Two common types of senior living communities are assisted living and memory care. These two options share enough similarities for family members to often wonder which is the best for their loved ones. Though each situation is unique and should be evaluated as such, there are some indicators that could help point you in the right direction.
What Is Assisted Living?
Assisted living communities are designed to offer a retirement lifestyle with extra supports to keep residents healthy, safe, and happy. Ideal for seniors who could use a helping hand from a professional caregiver throughout the day, assisted living communities feature amenities like:
- Three chef-prepared meals served daily in a social dining room setting
- Engaging activities, events, concerts, and trips offered daily
- Housekeeping and laundry services
- Access to wellness activities and resources
- Transportation services to and from places around town, such as doctor’s offices, grocery stores, and favorite local spots
Regulated by the state department of public health, assisted living communities have caregivers on staff round the clock. They are there to offer assistance with activities of daily living, such as bathing, dressing, or getting from one place to another. Caregivers are supported by nurses who are there to manage medication and help communicate with physicians as needed.
What Is Memory Care?
Typically nestled inside of an assisted living community, a memory care neighborhood was designed especially for older adults living with Alzheimer’s disease or another type of dementia. These neighborhoods, sometimes called dementia care neighborhoods, were designed down to the last detail to support independence, quality of life, and comfort for their residents.
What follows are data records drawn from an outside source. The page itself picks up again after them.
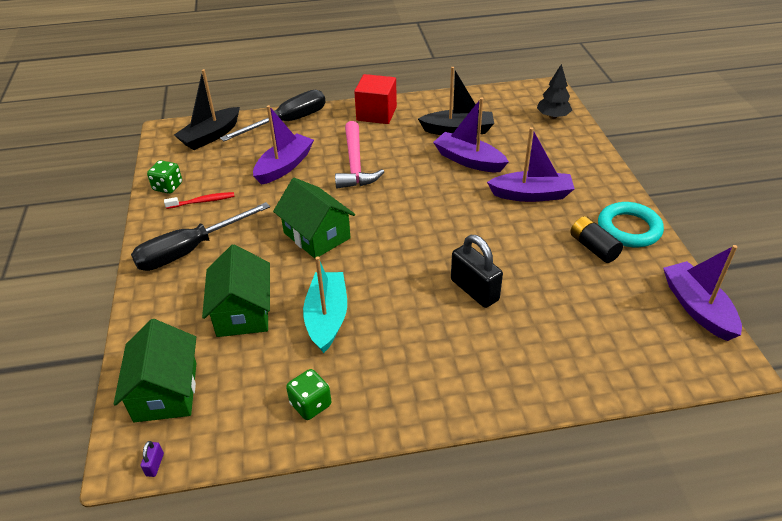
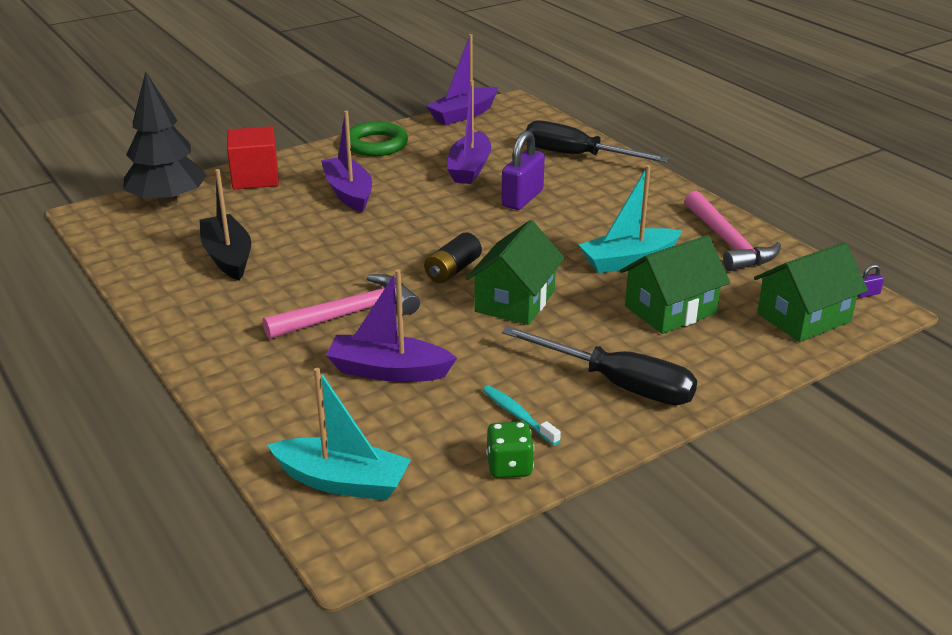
camera: 115 degrees left, 10 degrees down
red toothbrush [164,192,235,209] -> turquoise toothbrush [483,385,561,445]
black boat [174,69,240,150] -> turquoise boat [268,368,411,501]
black screwdriver [220,90,325,141] -> black screwdriver moved to [526,121,670,163]
green dice [286,369,331,420] -> pink hammer [685,191,781,271]
red cube [354,74,397,124] -> red cube moved to [227,126,279,189]
purple boat [433,97,509,172] -> purple boat moved to [447,80,491,184]
black padlock [451,235,503,308] -> purple padlock [501,131,545,210]
black tree [537,64,572,119] -> black tree [123,71,207,206], size x1.72
black battery [570,216,623,263] -> black battery moved to [424,232,482,283]
turquoise ring [598,202,664,247] -> green ring [349,122,408,156]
Features of a memory care neighborhood can include:
- Specially trained staff members who learn dementia-specific information about the disease process and how to perform interventions
- Three chef-prepared meals served three times daily in a social (yet not overstimulating) family-style dining room
- Events, activities, and trips offered daily that are failure-free, comforting, and offer just the right amount of stimulation
- Personal laundry and housekeeping services
- Family education sessions and support groups
Determining Which Option to Choose
If you are weighing the options of assisted living and memory care, begin with your loved one’s diagnosis. If you or your loved one does not have a diagnosis of Alzheimer’s disease or another type of dementia, then eliminate memory care from your current interest list. Instead, assisted living will offer you or your loved one just the right amount of personalized support and socialization.
If you or your loved one does have a diagnosis of Alzheimer’s disease or another type of dementia, memory care is likely the best option for your future needs. However, you or your loved one may still be in the early stages of the disease, making assisted living a viable short-term solution for retirement. Just keep in mind that dementia is a progressive disease, and so a move to memory care will likely be in the future.
To provide the right amount of support, exceptional senior living communities are offering specialized programs for residents who live in assisted living but are also living through the early stages of cognitive decline. These specialized groups offer support, encouragement, and socialization designed to bridge the gap between assisted living and memory care. This is an excellent option for seniors who are living through the beginning stages of dementia.